En la primera pelea de título pesado en el Medio Oriente, Joshua ganó con un incontestable fallo unánime. Dos de los jueces le dieron el triunfo al británico con tarjetas 119-110 y el otro la vio 119-109.

Ruiz derribó cuatro veces a Joshua para cantar victoria en el séptimo asalto del combate que disputaron en Nueva York en junio. Pero la historia fue distinta para el primer mexicano en consagrarse campeón de peso pesado.

Con sus mejores movimientos y sistemático martilleo de sus golpes, Joshua dominó la pelea a placer.
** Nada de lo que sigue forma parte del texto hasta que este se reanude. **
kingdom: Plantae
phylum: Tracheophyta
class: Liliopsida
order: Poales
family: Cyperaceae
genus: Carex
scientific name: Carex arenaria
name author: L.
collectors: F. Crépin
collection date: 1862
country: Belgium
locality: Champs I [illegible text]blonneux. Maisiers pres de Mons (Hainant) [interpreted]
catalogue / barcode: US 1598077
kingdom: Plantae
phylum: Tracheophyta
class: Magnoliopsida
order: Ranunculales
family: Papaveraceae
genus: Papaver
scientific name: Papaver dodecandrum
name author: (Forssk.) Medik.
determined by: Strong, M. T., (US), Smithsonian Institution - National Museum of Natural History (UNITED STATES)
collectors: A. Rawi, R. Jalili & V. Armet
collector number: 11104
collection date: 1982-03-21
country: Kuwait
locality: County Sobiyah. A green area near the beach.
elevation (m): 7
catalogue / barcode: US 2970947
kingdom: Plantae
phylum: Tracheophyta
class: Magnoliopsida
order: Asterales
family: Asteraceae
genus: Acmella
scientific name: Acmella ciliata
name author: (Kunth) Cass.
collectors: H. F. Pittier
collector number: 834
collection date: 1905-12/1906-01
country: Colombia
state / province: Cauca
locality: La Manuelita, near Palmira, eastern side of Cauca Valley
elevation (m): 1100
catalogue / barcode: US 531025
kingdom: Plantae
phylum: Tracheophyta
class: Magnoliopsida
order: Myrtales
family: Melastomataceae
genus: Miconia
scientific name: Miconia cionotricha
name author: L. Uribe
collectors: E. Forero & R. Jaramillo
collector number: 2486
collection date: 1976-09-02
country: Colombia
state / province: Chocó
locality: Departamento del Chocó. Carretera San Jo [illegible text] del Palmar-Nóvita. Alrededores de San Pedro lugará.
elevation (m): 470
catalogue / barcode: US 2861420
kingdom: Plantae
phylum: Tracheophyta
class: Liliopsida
Nadie besó la lona.

Joshua recuperó sus cinturones de la AMB, OMB y FIB.

Al final de una insípida pelea en las primeras horas del domingo, Joshua correteó por todo el ring frente a un Ruiz muy estático en el medio y que le imploraba a acercarse.

«Me ha boxeado», reconoció Ruiz, al añadir que se presentó excedido de peso, 15 libras más con respecto a la primera pelea.

«Eso me afectó mucho», dijo.

La pelea se escenificó en medio de cuestionamientos de que Arabia Saudita aprovechó el montaje de este y otras competiciones deportivas para desviar la atención a su historial de violaciones de los derechos humanos, como el asesinato del periodista Jamal Khashoggi en el consulado saudita en Estambul.

Las mujeres que acudieron a la Diriyah Arena, construida expresamente para albergar la pelea y con un aforo de 15 mil espectadores, no fueron segregadas como solía ser en otros recintos deportivos de Arabia Saudita tras permitirse su presencia por primera vez el año pasado.